Health care professionals battling the coronavirus now face a second front in the war — cyberattacks — that threaten to disrupt operations and broadcast disinformation.
Cyberattacks against health care agencies have skyrocketed in the past decade, with almost 70% of the population affected by a data breach through the theft of personal information and health data. The attacks occur, on average, at a rate of 1.4 a day, according to the HIPAA Journal.
But the arrival of the coronavirus in the US in January has brought its own epidemic of cyberattacks.
Cyberattacks and Data Breaches
The World Health Organization, which is on the frontlines of the global coronavirus pandemic, is a favorite target. Cybercriminals also have attacked a testing lab in the Czech Republic and an Illinois health department.
The COVID-19 Cyber Threat Intelligence League, an army of more than 400 cybersecurity experts, is taking on these cybercriminals. The league, being overseen by experts from Amazon, ClearSky Cyber Security, Okta and Microsoft, is focusing on identifying and stopping cyberattacks against the health care industry worldwide.
US health care providers were first warned on March 6 by the Department of Homeland Security’s Cybersecurity and Infrastructure Security Agency to be alert to coronavirus phishing campaigns.
Phishing emails contained malicious code or links to bogus websites that could give hackers access to websites and databases where they could scrape personal data, disrupt operations or lockdown computer systems in a ransomware attack.
The most prominent phishing campaign involved emails purportedly from the WHO containing an e-book about the “corona-virus.” The hyphen in “coronavirus” was one thing that alerted cyberexperts to the scam. Other errors soon emerged.
WHO issued a statement that their emails are addressed “.int.” Email from addresses ending in @who[.]com, @who[.]org or @who-safety[.]org are not from WHO.
Hackers also re-created the WHO portal to WHO’s internal file systems used by employees. Alexander Urbelis, a former hacker who became an information security lawyer, called the fake portal “very, very convincing.”
The hacker group, which has not been identified, is sophisticated and well-informed about its targets and could be a state-sponsored or state-affiliated group, Urbelis said. The group has used similar techniques on universities and the United Nations.
Meanwhile, the US Health and Human Services Department was targeted by millions of emails that cyberexperts said were designed to disrupt operations. A department spokesman said the agency was able to put extra protections in place to avert the attack.
The Effects of Ransomware
In Illinois, the Champaign-Urbana Public Health District was targeted in a ransomware attack in early March, hampering its effort to keep the public informed about the coronavirus. The district, which serves about 200,000 people, was offline for four days and was able to resume operations after paying the ransom of $350,000. Four days later, officials at the public health authority retrieved 99% of their files, according to Patricia Robinson, the health district’s director of human resources.
In Europe, hackers attacked a hospital in the Czech Republic. Brno University Hospital, which is one of the biggest COVID-19 testing laboratories in the country, was forced to postpone surgery, send acute patients to another hospital and shut down its IT network at three hospitals.
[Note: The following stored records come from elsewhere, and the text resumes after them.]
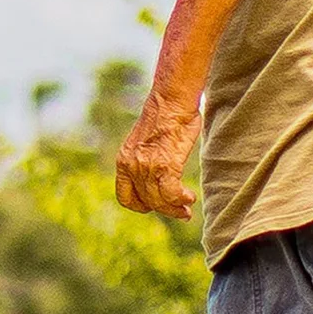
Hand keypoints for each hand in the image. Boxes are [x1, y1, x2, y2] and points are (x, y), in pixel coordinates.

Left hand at [115, 96, 202, 218]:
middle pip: (147, 201)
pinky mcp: (164, 166)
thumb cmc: (165, 117)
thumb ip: (146, 161)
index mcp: (123, 161)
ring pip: (160, 200)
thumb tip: (159, 176)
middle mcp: (131, 166)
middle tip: (181, 213)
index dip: (139, 205)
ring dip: (176, 208)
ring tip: (187, 208)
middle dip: (165, 210)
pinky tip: (189, 198)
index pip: (125, 197)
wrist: (171, 100)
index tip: (153, 206)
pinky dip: (181, 199)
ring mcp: (146, 167)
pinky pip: (171, 194)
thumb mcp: (145, 142)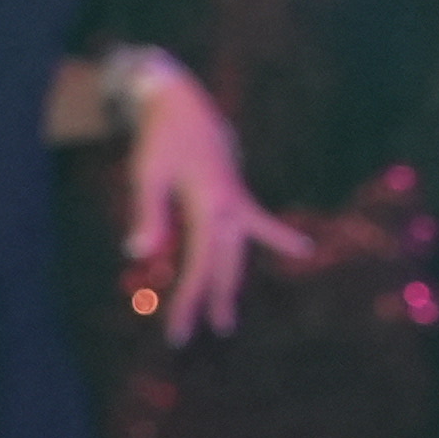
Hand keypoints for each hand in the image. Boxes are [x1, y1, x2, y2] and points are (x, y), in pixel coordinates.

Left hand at [115, 63, 310, 347]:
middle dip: (210, 301)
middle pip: (224, 265)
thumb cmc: (160, 137)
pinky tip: (301, 248)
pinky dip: (275, 237)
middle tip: (196, 336)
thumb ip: (148, 214)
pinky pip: (256, 224)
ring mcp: (237, 199)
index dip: (188, 301)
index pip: (199, 265)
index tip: (178, 331)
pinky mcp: (236, 193)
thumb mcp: (147, 174)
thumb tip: (137, 253)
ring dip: (231, 284)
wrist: (181, 100)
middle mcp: (230, 206)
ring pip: (239, 252)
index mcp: (209, 204)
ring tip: (226, 320)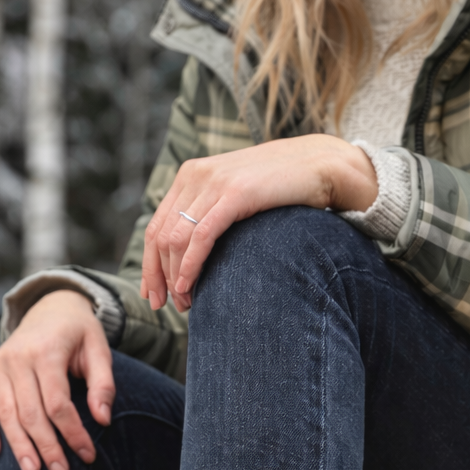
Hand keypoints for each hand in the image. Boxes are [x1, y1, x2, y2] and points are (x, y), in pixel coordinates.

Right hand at [0, 291, 114, 469]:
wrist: (50, 308)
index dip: (73, 433)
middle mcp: (17, 358)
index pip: (58, 404)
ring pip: (7, 414)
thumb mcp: (99, 350)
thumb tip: (103, 420)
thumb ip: (104, 385)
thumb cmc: (79, 334)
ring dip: (19, 447)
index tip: (87, 456)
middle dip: (47, 447)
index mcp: (47, 352)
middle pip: (31, 413)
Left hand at [140, 134, 377, 311]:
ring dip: (175, 277)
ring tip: (185, 302)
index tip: (153, 294)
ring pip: (176, 239)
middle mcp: (195, 176)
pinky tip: (187, 285)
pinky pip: (200, 236)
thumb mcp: (237, 197)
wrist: (319, 165)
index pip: (156, 227)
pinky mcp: (234, 193)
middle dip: (158, 276)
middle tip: (166, 304)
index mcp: (190, 175)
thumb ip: (211, 214)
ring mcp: (213, 182)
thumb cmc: (282, 188)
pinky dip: (190, 265)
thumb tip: (191, 253)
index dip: (149, 265)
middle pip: (159, 236)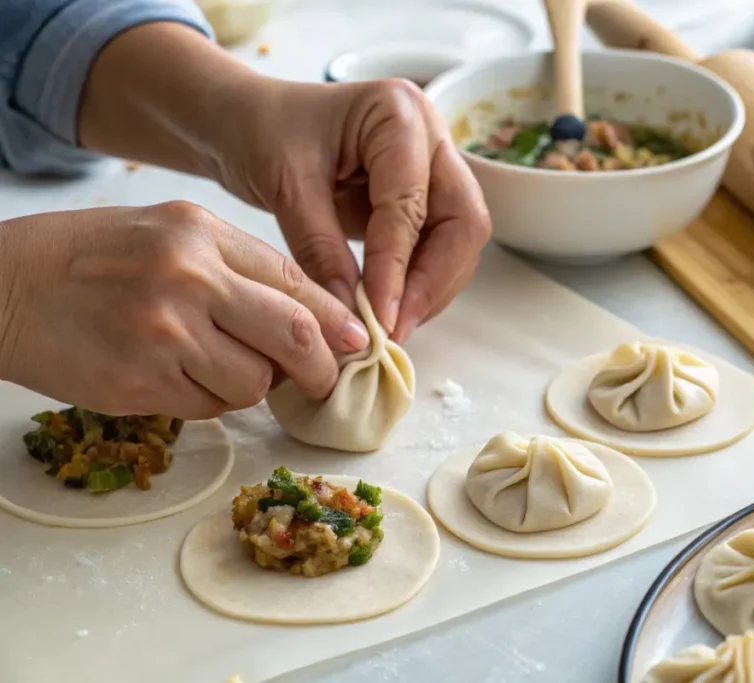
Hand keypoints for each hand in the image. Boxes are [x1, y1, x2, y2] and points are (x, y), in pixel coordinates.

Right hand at [0, 202, 354, 418]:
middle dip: (321, 368)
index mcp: (202, 233)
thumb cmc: (90, 259)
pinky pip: (208, 407)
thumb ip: (239, 270)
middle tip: (324, 381)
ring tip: (214, 367)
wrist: (2, 287)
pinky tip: (174, 376)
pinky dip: (207, 401)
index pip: (297, 283)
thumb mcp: (169, 235)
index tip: (355, 343)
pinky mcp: (140, 382)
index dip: (336, 321)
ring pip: (255, 382)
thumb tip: (312, 319)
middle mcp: (189, 278)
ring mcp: (164, 331)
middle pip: (295, 335)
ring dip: (252, 386)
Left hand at [78, 22, 489, 342]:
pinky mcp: (423, 198)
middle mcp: (431, 137)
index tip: (379, 319)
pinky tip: (388, 309)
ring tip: (389, 327)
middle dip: (432, 283)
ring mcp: (433, 168)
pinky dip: (418, 282)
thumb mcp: (284, 185)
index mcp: (399, 113)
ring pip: (459, 241)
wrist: (244, 120)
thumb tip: (352, 316)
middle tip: (394, 329)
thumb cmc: (260, 132)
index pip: (412, 204)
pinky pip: (438, 247)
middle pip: (463, 222)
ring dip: (430, 289)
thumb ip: (320, 248)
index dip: (398, 267)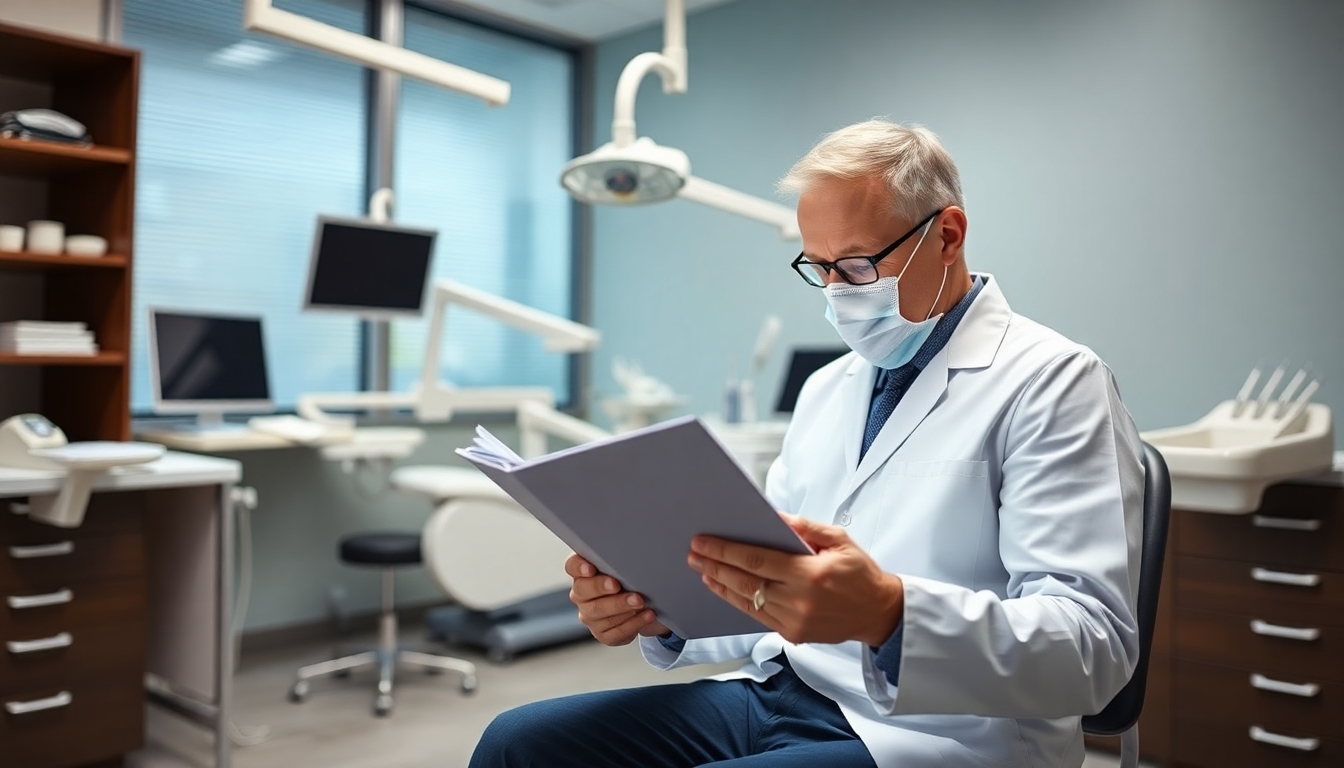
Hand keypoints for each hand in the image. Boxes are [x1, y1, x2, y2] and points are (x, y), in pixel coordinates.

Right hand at [565, 553, 669, 645]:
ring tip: (640, 601)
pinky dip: (633, 623)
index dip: (579, 567)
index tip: (590, 568)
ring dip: (621, 606)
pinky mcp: (603, 634)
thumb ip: (622, 558)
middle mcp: (581, 595)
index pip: (572, 566)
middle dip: (601, 587)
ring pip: (600, 612)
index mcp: (583, 574)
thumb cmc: (630, 579)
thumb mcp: (625, 566)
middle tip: (617, 585)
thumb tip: (640, 549)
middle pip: (584, 590)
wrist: (642, 606)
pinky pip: (615, 631)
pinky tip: (647, 615)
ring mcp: (590, 616)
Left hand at [688, 513, 903, 645]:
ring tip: (702, 569)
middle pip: (745, 581)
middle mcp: (799, 601)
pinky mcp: (793, 635)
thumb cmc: (860, 572)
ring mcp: (795, 621)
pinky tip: (723, 588)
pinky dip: (737, 601)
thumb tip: (771, 516)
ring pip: (747, 601)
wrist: (879, 613)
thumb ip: (804, 527)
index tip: (703, 541)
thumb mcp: (839, 539)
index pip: (757, 560)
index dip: (726, 550)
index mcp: (811, 574)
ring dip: (720, 584)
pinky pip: (757, 615)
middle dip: (715, 565)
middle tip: (693, 553)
Those attacks occurred despite a pledge by some of the best-known ransomware hackers that they would not attack health care providers during the pandemic.
Ryuk, Maze, DoppelPaymer, PwndLocker, Sodinokibi/REvil and Ako Ransomware told BleepingComputer that they would avoid interfering with hospitals and other health care providers. They said if a health care agency was attacked by accident, they would provide the decryption key.
CLOP Ransomware said it never targets health care providers, but it would target pharmaceutical companies because they are profiting from the crisis.
But that hasn’t stopped other cybercriminals from trying to cash-in on the global pandemic. A website in Austin, Texas, advertising a phony WHO COVID-19 vaccine kit was shut down by the Department of Justice.
And Amazon said it removed over 1 million fake coronavirus remedies in February alone. But cyberexperts are stepping up to defend the health care industry.
The Front Lines
Emsisoft, which offers custom decryption services, and Coveware, which offers negotiation services, are making their services free to health care providers during the coronavirus pandemic.
“We have helped hospitals through ransomware attacks during normal times. It is a horrible situation with normal patient activity. It’s unfathomable to think about what it would be like during a pandemic. We want to ensure providers have fast access to help with as little friction as possible. It is the least we can do,” Coveware CEO Bill Siegel told BleepingComputer.
And then there’s the COVID-19 Cyber Threat Intelligence League. One of the founders, Marc Rogers, vice president of security at Okta and head of security operations at DEF CON, said the league is growing fast and has a global reach.
“Attackers are using a mixture of old, reskinned, and relatively new malware to attack users during the COVID-19 pandemic,” Rogers told Dark Reading. “Their diversity indicates a global reach and a wide variety of campaigns. In essence, we are looking at a cybercrime gold rush.”